* **Instructions to follow**
The records below are to be restated word for word; their pictures are not.

* **Exercise inputs**
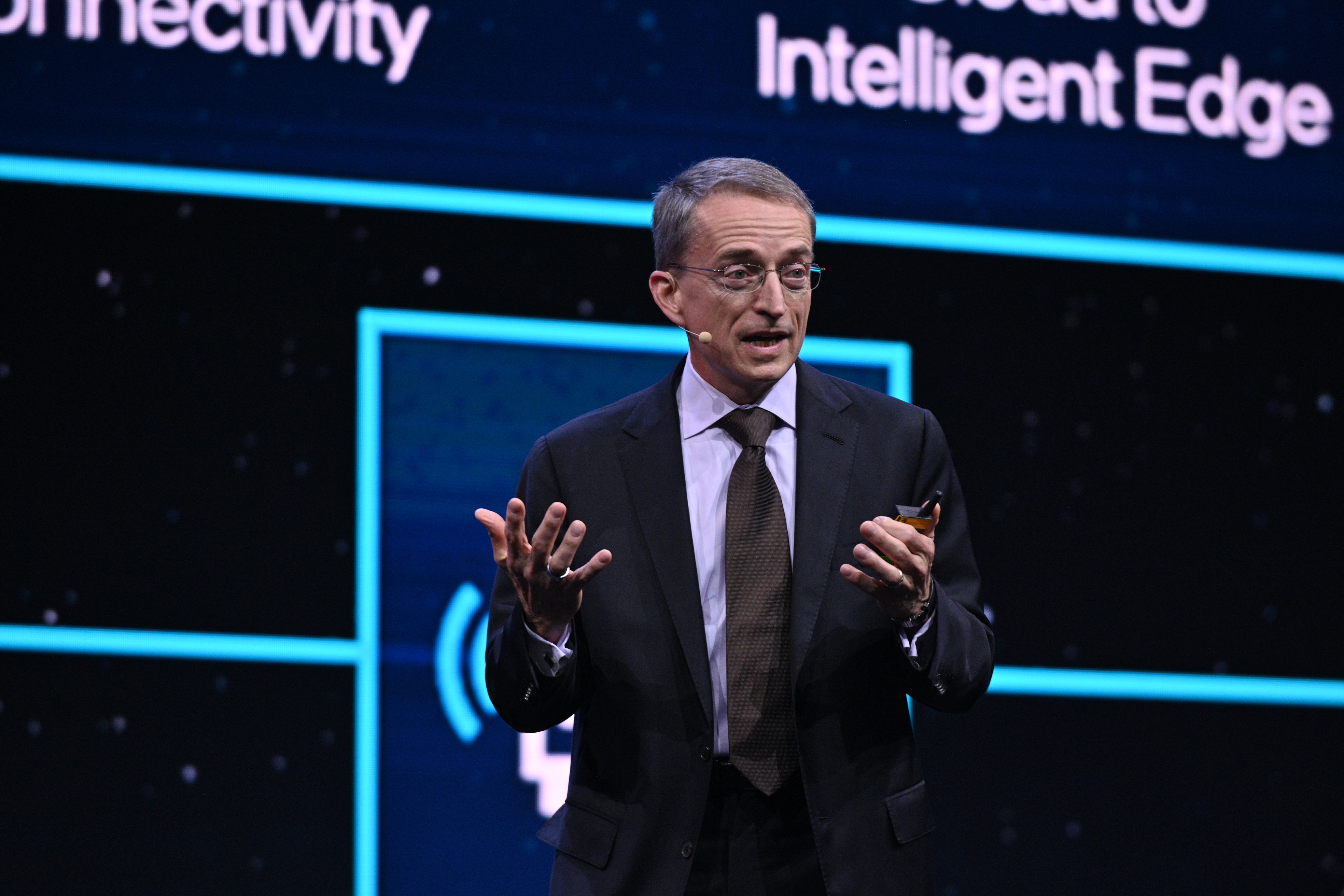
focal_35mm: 200
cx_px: 672
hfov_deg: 10.3
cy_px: 448
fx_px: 7466
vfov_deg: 6.9
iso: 1000
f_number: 4.5
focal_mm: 200
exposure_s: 1/320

* **Your solution**
focal_35mm: 200
cx_px: 672
hfov_deg: 10.3
cy_px: 448
fx_px: 7466
vfov_deg: 6.9
iso: 1000
f_number: 4.5
focal_mm: 200
exposure_s: 1/320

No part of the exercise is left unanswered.